The question then becomes: when is a mandate that would in fact promote a legitimate end nonetheless constitutionally problematic? Although no simple line can be drawn to connect all the dots, it is noteworthy that with respect to those mandates that are acknowledged to be constitutionally impermissible, generally speaking the individual or entity being mandated is not contributing to the problem Congress is trying to solve in any distinctive way, or in a way that explains the extent of the mandate. For example, in the anti-commandeering cases, the states that were commandeered were themselves not in any way standing as an obstacle to Congress’ ability to otherwise implement its regulatory objectives. They were, simply put, not part of the problem Congress was trying to fix, but instead had simply declined to be the solution Congress wanted them to be.

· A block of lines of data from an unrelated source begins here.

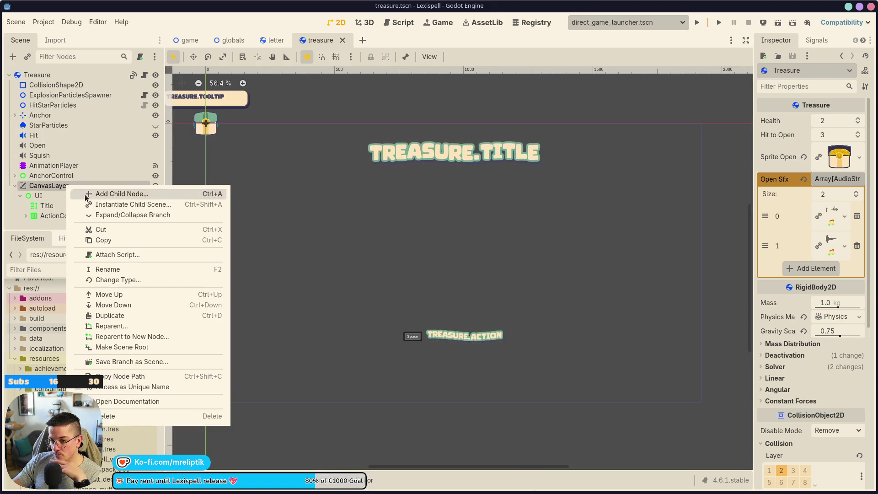
# Add a Control node as a child of CanvasLayer.
pyautogui.click(104, 196)
pyautogui.press('Escape')
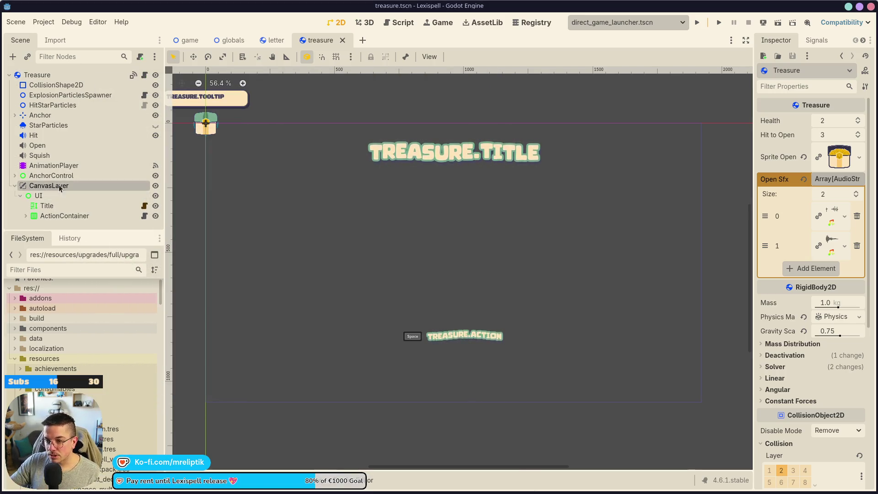
pyautogui.rightClick(51, 176)
pyautogui.click(42, 185)
pyautogui.rightClick(41, 186)
pyautogui.click(71, 187)
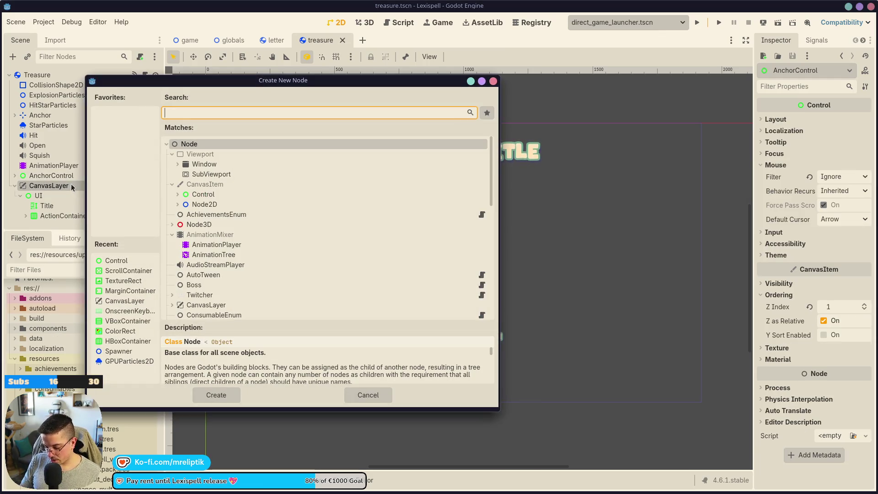
pyautogui.write('control')
pyautogui.press('Return')
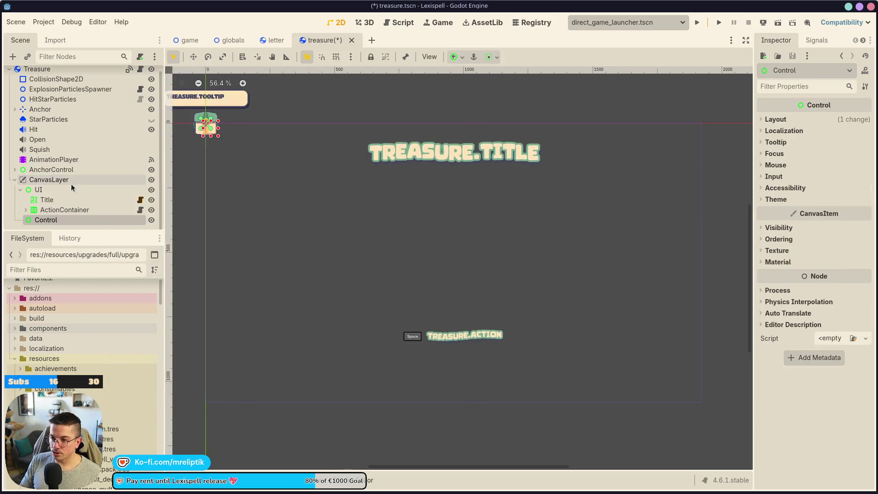
# Apply the Full Rect anchor preset to the Control and save.
pyautogui.click(456, 57)
pyautogui.click(509, 140)
pyautogui.click(89, 232)
pyautogui.press('ctrl+s')
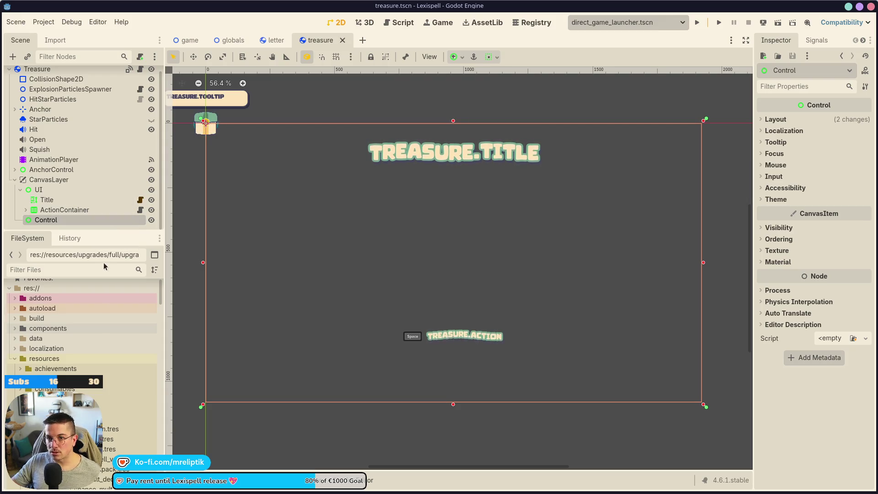
# Rename the new Control to Reward and save the scene.
pyautogui.moveTo(320, 492)
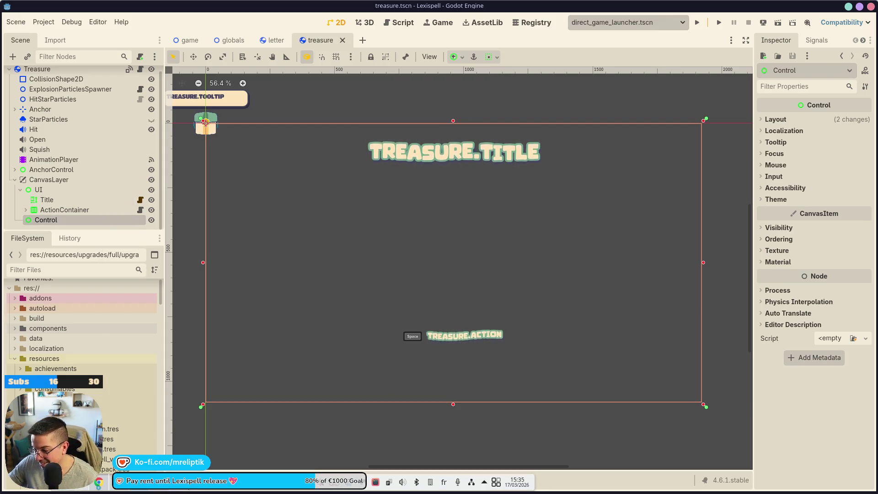
pyautogui.doubleClick(70, 219)
pyautogui.write('Rewar')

So too for the ban on quartering and the ban on compelled speech. In those instances, Congress might prefer that the individuals being mandated assist Congress with its goals, but the mere existence of these individuals does not create the problem (the need for troop accommodations, or the need for governmental speech) to which Congress is reacting, or at least it does not create the kind of problem that would explain imposing a focused mandate on those persons in particular. Instead, government could be said to be using the mandated persons as its own instruments for the accomplishment of an objective not especially related to those individuals, except in the sense that they are convenient implements. Even in the takings context, as Professor Jed Rubenfeld has creatively and powerfully argued, when the government is not “using” private property for its own ends, but rather is preventing the private property owner from exporting externalities to other people, a taking that triggers a requirement of just compensation is less likely to be found.
On the other hand, military defense, government spending (on roads and other infrastructure), and a system of criminal and civil justice requiring juries are, broadly speaking, “public goods” in the sense that people benefit from them and have an incentive to be free riders unless they are mandated to contribute. The free riding is itself a big part of the problem Congress is trying to solve when it imposes mandates in these areas. So long as the mandate is “congruent and proportional” (to borrow a phrase from another federalism context) to the free-rider problem that the very existence of the individuals being mandated is creating, then the mandate seems less objectionable. This explains why, for example, the quartering of troops is different from the draft. Placing a narrow, focused, and selective mandate on a few homeowners to bear the costs of a military that everyone benefits from is not a proportionate response to a free-rider problem in the way that a random and broad-based draft that seeks sacrifice from thousands, if not millions, of people is.
When viewed through this prism, the healthcare mandate would seem to fall on the permissible side of any implicit constitutional line safeguarding against instrumentalization. The ACA’s mandate is, in substantial part, a response to the free-rider problem—a problem that itself is exacerbated by other undoubtedly permissible elements of the healthcare reform package. The individuals mandated are—if they are free from the mandate—part of the problem, rather than merely being a convenient part of a solution to problems created by other folks.
In a later column, I will leave slippery slopes behind to take up a related but different aspect of the ACA mandate that seemed to generate anxiety—its ostensible novelty.